Sabemos que estavam lá pessoas que não aceitaram o resultado das eleições e defendiam a ruptura violenta da ordem democrática. O que é crime, nas palavras do ministro Luís Roberto Barroso, do STF. São nítidas as impressões digitais da gangue bolsonarista. Decorridos três meses, o país se encontra à espera de uma decisão inapelável do Supremo Tribunal.

Os brasileiros estão cansados de ver aquelas imagens pela televisão, celulares e computadores. Um bando de fanáticos com a camisa verde e amarela, destruindo o patrimônio público. A cada vez que reveem as imagens, sentem um arrepio passar pelo corpo. Uma reação de asco e indignação, semelhante à que temos diante de outra cena comum de violência urbana: um grupo de policiais militares armados imobilizando um cidadão negro desarmado. Estão na rua, diante de uma viatura. O negro tenta se soltar. Os policiais o arrastam e derrubam na calçada, imobilizam seus braços e o estrangulam pelo pescoço.

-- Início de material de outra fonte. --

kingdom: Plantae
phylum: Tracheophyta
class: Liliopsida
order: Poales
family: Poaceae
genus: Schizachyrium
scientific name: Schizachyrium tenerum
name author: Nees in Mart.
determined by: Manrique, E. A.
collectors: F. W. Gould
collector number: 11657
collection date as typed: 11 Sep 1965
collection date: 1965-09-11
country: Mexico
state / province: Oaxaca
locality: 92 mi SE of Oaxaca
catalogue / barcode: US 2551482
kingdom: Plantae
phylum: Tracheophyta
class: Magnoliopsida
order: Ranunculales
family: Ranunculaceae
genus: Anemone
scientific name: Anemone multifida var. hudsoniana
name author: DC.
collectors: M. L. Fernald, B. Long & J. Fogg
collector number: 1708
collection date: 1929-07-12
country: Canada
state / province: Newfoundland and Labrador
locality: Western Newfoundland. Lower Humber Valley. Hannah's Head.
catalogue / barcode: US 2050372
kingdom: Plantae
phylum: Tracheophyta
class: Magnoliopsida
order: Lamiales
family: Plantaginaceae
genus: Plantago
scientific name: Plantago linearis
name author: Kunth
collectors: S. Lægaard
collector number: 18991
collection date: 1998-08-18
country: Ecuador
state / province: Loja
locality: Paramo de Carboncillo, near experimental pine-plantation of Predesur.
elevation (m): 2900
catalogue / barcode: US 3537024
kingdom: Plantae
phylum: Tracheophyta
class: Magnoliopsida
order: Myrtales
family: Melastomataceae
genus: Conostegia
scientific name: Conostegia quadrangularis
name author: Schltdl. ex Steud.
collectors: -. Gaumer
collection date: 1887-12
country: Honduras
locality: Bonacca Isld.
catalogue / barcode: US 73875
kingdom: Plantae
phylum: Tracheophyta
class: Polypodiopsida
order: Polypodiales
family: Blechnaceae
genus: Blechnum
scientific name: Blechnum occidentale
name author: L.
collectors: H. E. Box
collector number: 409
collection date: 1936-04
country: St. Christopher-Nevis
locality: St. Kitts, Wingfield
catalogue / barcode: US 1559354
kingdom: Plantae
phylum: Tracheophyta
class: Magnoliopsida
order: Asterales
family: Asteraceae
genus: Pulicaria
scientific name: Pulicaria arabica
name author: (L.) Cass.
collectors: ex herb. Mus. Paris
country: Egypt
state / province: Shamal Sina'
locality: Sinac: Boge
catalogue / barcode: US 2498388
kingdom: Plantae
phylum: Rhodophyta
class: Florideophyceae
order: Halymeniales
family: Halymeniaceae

Este o excêntrico modelo de mundo novo que nos espreita. Nada tem de admirável. Os cidadãos que trabalham e amam a liberdade, dos intelectuais aos novos proletários entregadores de comida, esperam que a Justiça mande para a cadeia os autores dessa infame intentona de natureza fascista. Que agiram certos de que teriam a proteção e a cobertura de autoridades e de seus superiores nas Forças Armadas, assim como tem sido em nossa sangrenta história.

Ao final, todos seriam elogiados e promovidos, da mesma forma como foram os torturadores na ditadura militar de 1964. Ao término do regime, em 1985, voltaram para suas casas condecorados e anistiados.

É hora de levantar um clamor e dizer chega! Sem julgamento e punição dos envolvidos no 8 de janeiro tudo o mais desmorona. Este é o ponto de partida para manter o regime de liberdade, o arcabouço fiscal do Haddad, ajustar os juros do Banco Central que travam o crescimento e o emprego, e submeter à lei a mistificação das fake news, que servem à expansão do extremismo de direita.

Huxley criou o seu admirável mundo novo para nos encantar e advertir. Entre nós, o juiz Alexandre de Moraes, o Xandão, deve saber disto. Pelo menos assim tem agido, com determinação e vigor para fazer valer o cumprimento da lei, não importa se do agrado de um conservador, liberal, anarquista ou comunista.